More than 180 animals seized from Kitsap County property
OLALLA, Wash. -- Animal control officers seized more than 180 animals in what could be one of the biggest animal cruelty cases Kitsap County has seen in a decade.

Officers say the animals were neglected by their owner, and found living in dire conditions with very little food.

"They deserve better," said veterinarian Dr. Melissa Kehl with the Kitsap Humane Society. "They deserve bigger space, warm conditions, good food, good clean water. They just deserve better, and they weren't getting that."

Investigators found more than 80 rabbits, 50 to 100 birds, three miniature ponies, at least seven goats and a dozen cats and dogs. Two alpacas and two llamas were also found living on the property officers described as cluttered.

"A lot of scattered vehicles and debris, and a lot of garbage, some building materials, all sorts of things," said Jake Shapley of Kitsap Humane Society of the property.
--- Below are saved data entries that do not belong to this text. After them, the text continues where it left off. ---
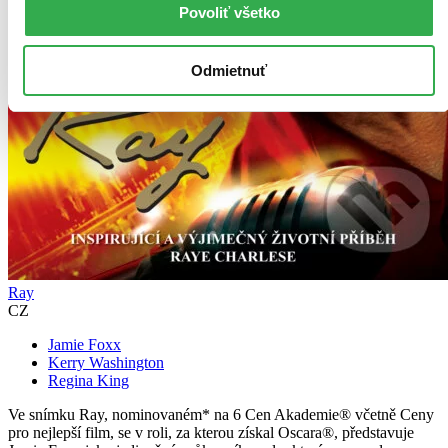
Povoliť všetko
Odmietnuť
Ray
CZ
Jamie Foxx
Kerry Washington
Regina King
Ve snímku Ray, nominovaném* na 6 Cen Akademie® včetně Ceny
pro nejlepší film, se v roli, za kterou získal Oscara®, představuje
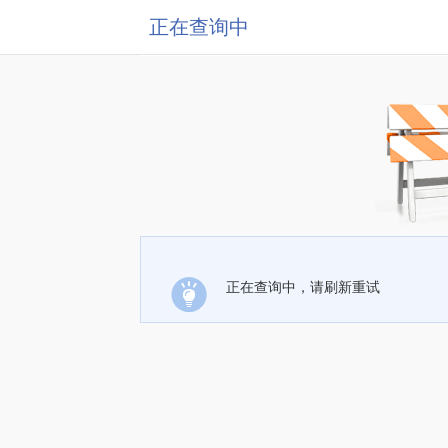
正在查询中
正在查询中，请刷新重试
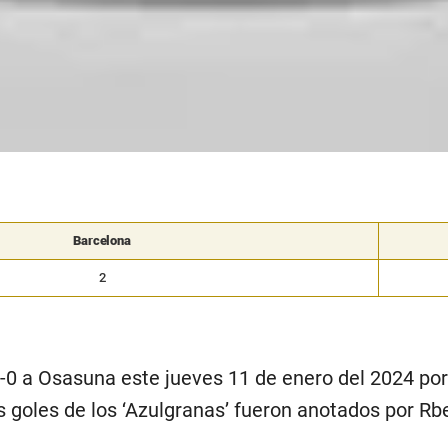
Barcelona
2
-0 a Osasuna este jueves 11 de enero del 2024 por 
 goles de los ‘Azulgranas’ fueron anotados por R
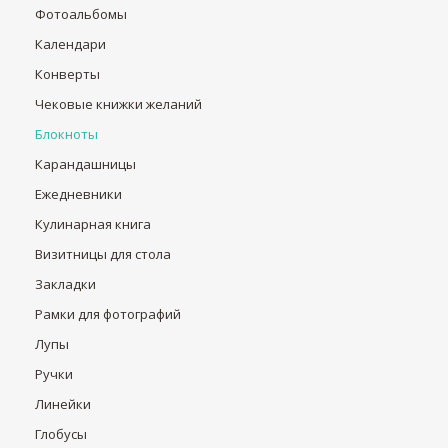
Фотоальбомы
Календари
Конверты
Чековые книжки желаний
Блокноты
Карандашницы
Ежедневники
Кулинарная книга
Визитницы для стола
Закладки
Рамки для фотографий
Лупы
Ручки
Линейки
Глобусы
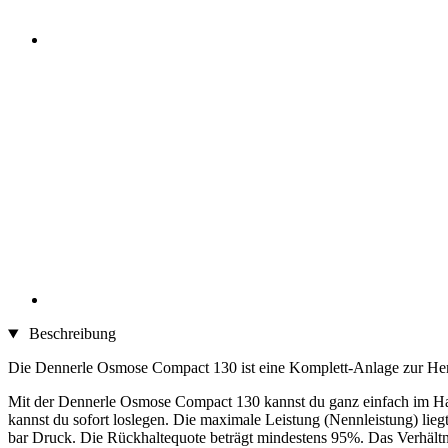
Beschreibung
Die Dennerle Osmose Compact 130 ist eine Komplett-Anlage zur Her
Mit der Dennerle Osmose Compact 130 kannst du ganz einfach im Han
kannst du sofort loslegen. Die maximale Leistung (Nennleistung) lieg
bar Druck. Die Rückhaltequote beträgt mindestens 95%. Das Verhältn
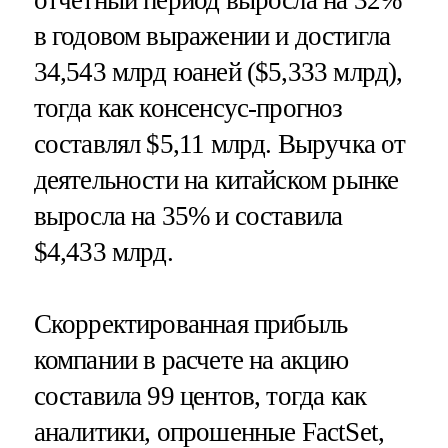
в годовом выражении и достигла
34,543 млрд юаней ($5,333 млрд),
тогда как консенсус-прогноз
составлял $5,11 млрд. Выручка от
деятельности на китайском рынке
выросла на 35% и составила
$4,433 млрд.
Скорректированная прибыль
компании в расчете на акцию
составила 99 центов, тогда как
аналитики, опрошенные FactSet,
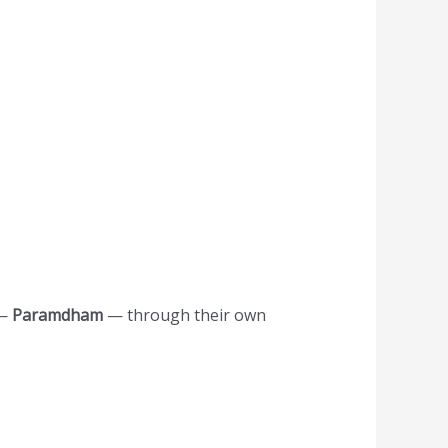
 —
Paramdham
— through their own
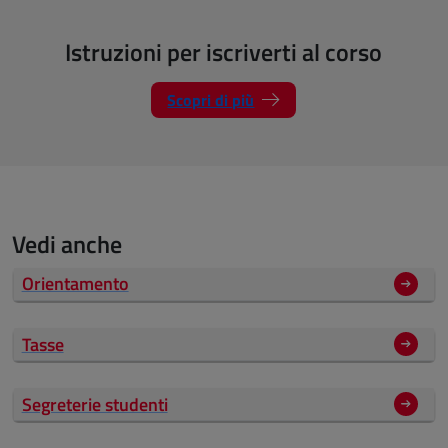
Istruzioni per iscriverti al corso
Scopri di più
Vedi anche
Orientamento
Tasse
Segreterie studenti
Animal control officers said they were called to the property back in April and have visited numerous times since, including three different times in October.

"On all three of those visits, there was not enough food here to take care of animals for more than a day," Shapley said.

Because the owner failed to comply and adequately care for the animals, officers served a search warrant on Thursday, they said.

Officers are investigating an allegation that the owners let a cow starve to death, then buried it on the property. They plan to exhume the remains then perform a necropsy to determine whether the allegation is true.

Investigators from the Department of Health also responded to the home, concerned about the living conditions in which the animals were found.

"Stormwater infiltration of feces and diseases, that sort of thing," Shapley said.

But neighbors say they had no idea that so many animals lived so close by.

"I would have never thought," said neighbor Mike Solima. "It's a rural area, but I never would've thought 150 animals at all."

The Kitsap Humane Society, with the help of some foster homes, will take in all of the animals until the court decides where they should go.